IV. KARAR DÜZELTME İNCELEMESİ

1. Uyuşmazlık ve Hukuki Nitelendirme

Uyuşmazlık, tahkim şartının davacıya karşı ileri sürülüp sürülemeyeceği, davanın süresinde açılıp açılmadığı, dava konusu yükün hasarından davalının sorumlu olup olmadığı, hasar miktarı ve diğer hususlara ilişkindir.

2. İlgili Hukuk

1086 sayılı Hukuk Usulü Muhakemeleri Kanunu'nun (1086 sayılı Kanun) 440 ıncı ve 442 nci maddeleri.

3. Değerlendirme

Dosyadaki yazılara, Mahkeme kararında belirtilip Yargıtay ilamında benimsenen gerektirici sebeplere göre, davalı vekilinin 1086 sayılı Kanun’un 440 ıncı maddesinde sayılan hâllerden hiçbirisini ihtiva etmeyen karar düzeltme isteminin reddi gerekir.

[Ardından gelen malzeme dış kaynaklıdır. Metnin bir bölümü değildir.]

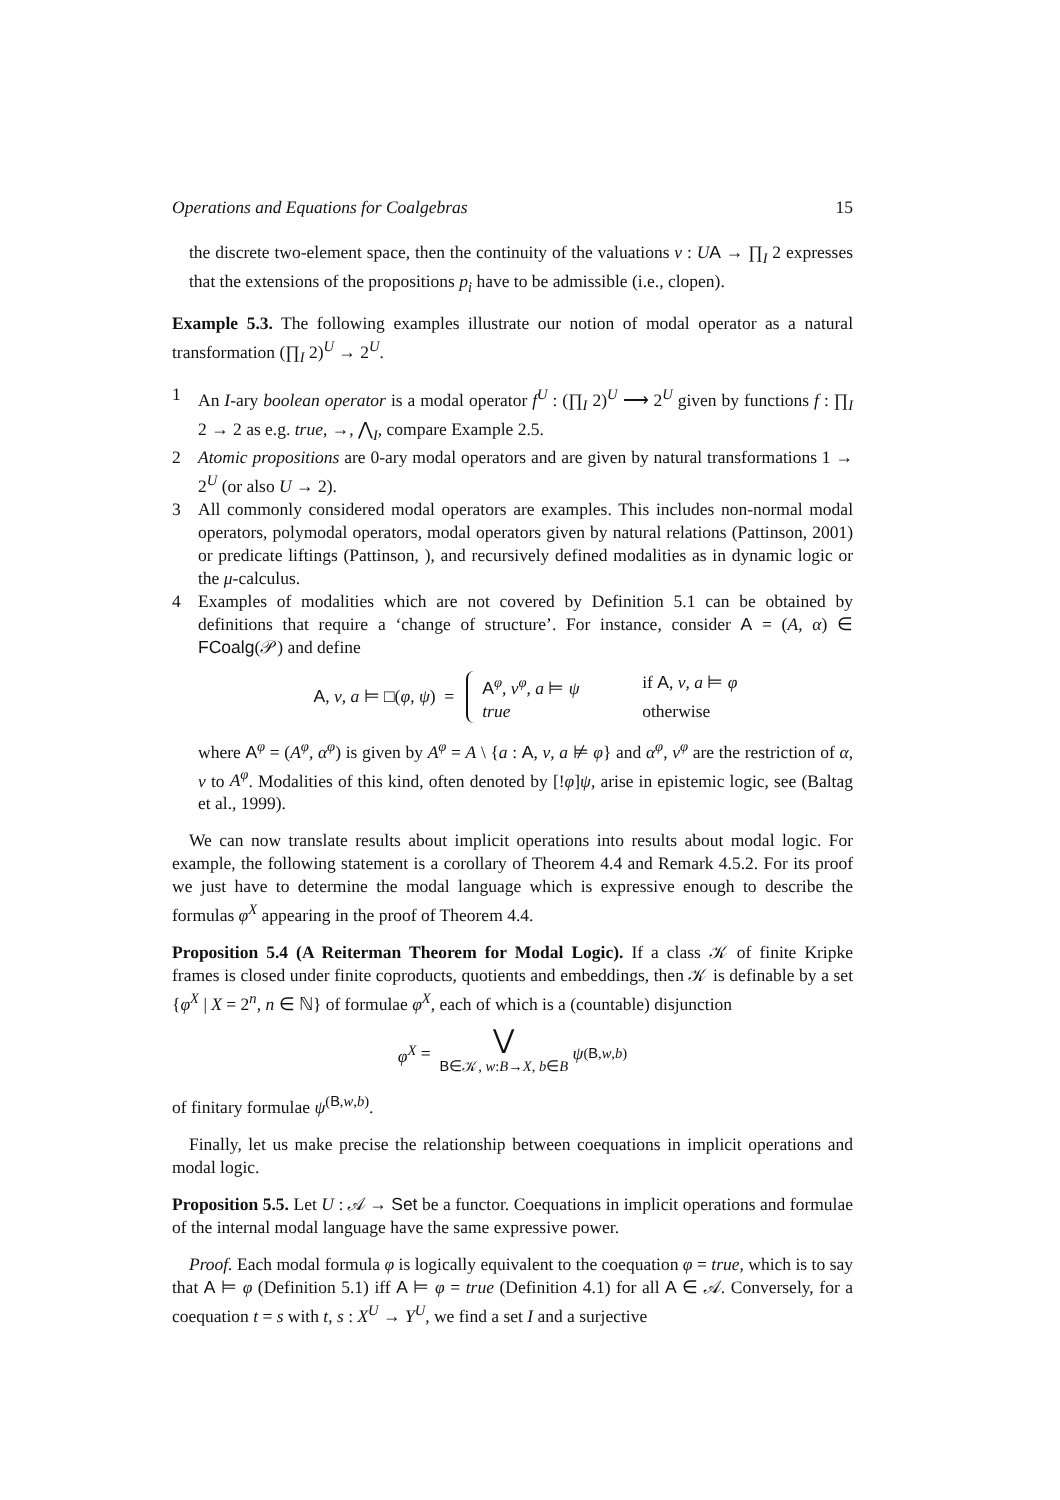Operations and Equations for Coalgebras 15
the discrete two-element space, then the continuity of the valuations v : UA → ∏<sub>I</sub> 2 expresses that the extensions of the propositions p<sub>i</sub> have to be admissible (i.e., clopen).
Example 5.3. The following examples illustrate our notion of modal operator as a natural transformation (∏<sub>I</sub> 2)<sup>U</sup> → 2<sup>U</sup>.
1 An I-ary boolean operator is a modal operator f<sup>U</sup> : (∏<sub>I</sub> 2)<sup>U</sup> ⟶ 2<sup>U</sup> given by functions f : ∏<sub>I</sub> 2 → 2 as e.g. true, →, ⋀<sub>I</sub>, compare Example 2.5.
2 Atomic propositions are 0-ary modal operators and are given by natural transformations 1 → 2<sup>U</sup> (or also U → 2).
3 All commonly considered modal operators are examples. This includes non-normal modal operators, polymodal operators, modal operators given by natural relations (Pattinson, 2001) or predicate liftings (Pattinson, ), and recursively defined modalities as in dynamic logic or the μ-calculus.
4 Examples of modalities which are not covered by Definition 5.1 can be obtained by definitions that require a ‘change of structure’. For instance, consider A = (A, α) ∈ FCoalg(𝒫) and define
A, v, a ⊨ □(φ, ψ) =
A<sup>φ</sup>, v<sup>φ</sup>, a ⊨ ψ if A, v, a ⊨ φ
true otherwise
where A<sup>φ</sup> = (A<sup>φ</sup>, α<sup>φ</sup>) is given by A<sup>φ</sup> = A \ {a : A, v, a ⊭ φ} and α<sup>φ</sup>, v<sup>φ</sup> are the restriction of α, v to A<sup>φ</sup>. Modalities of this kind, often denoted by [!φ]ψ, arise in epistemic logic, see (Baltag et al., 1999).
We can now translate results about implicit operations into results about modal logic. For example, the following statement is a corollary of Theorem 4.4 and Remark 4.5.2. For its proof we just have to determine the modal language which is expressive enough to describe the formulas φ<sup>X</sup> appearing in the proof of Theorem 4.4.
Proposition 5.4 (A Reiterman Theorem for Modal Logic). If a class 𝒦 of finite Kripke frames is closed under finite coproducts, quotients and embeddings, then 𝒦 is definable by a set {φ<sup>X</sup> | X = 2<sup>n</sup>, n ∈ ℕ} of formulae φ<sup>X</sup>, each of which is a (countable) disjunction
φ<sup>X</sup> = ⋁
B∈𝒦, w:B→X, b∈B ψ<sup>(B,w,b)</sup>
of finitary formulae ψ<sup>(B,w,b)</sup>.
Finally, let us make precise the relationship between coequations in implicit operations and modal logic.
Proposition 5.5. Let U : 𝒜 → Set be a functor. Coequations in implicit operations and formulae of the internal modal language have the same expressive power.
Proof. Each modal formula φ is logically equivalent to the coequation φ = true, which is to say that A ⊨ φ (Definition 5.1) iff A ⊨ φ = true (Definition 4.1) for all A ∈ 𝒜. Conversely, for a coequation t = s with t, s : X<sup>U</sup> → Y<sup>U</sup>, we find a set I and a surjective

V. SONUÇ: Davalı vekilinin karar düzeltme isteminin 1086 sayılı Kanun'un 442 nci maddesi gereğince REDDİNE, alınması gereken karar düzeltme harcı peşin ödenmiş olduğundan yeniden alınmasına yer olmadığına ve 3506 sayılı Yasa ile değiştirilen 1086 sayılı Kanun’un 442 nci maddesinin üçüncü fıkrası uyarınca takdiren 2.505,00 TL para cezasının karar düzeltme isteyenden alınarak Hazine'ye gelir kaydedilmesine, 07.11.2024 tarihinde oy birliğiyle karar verildi.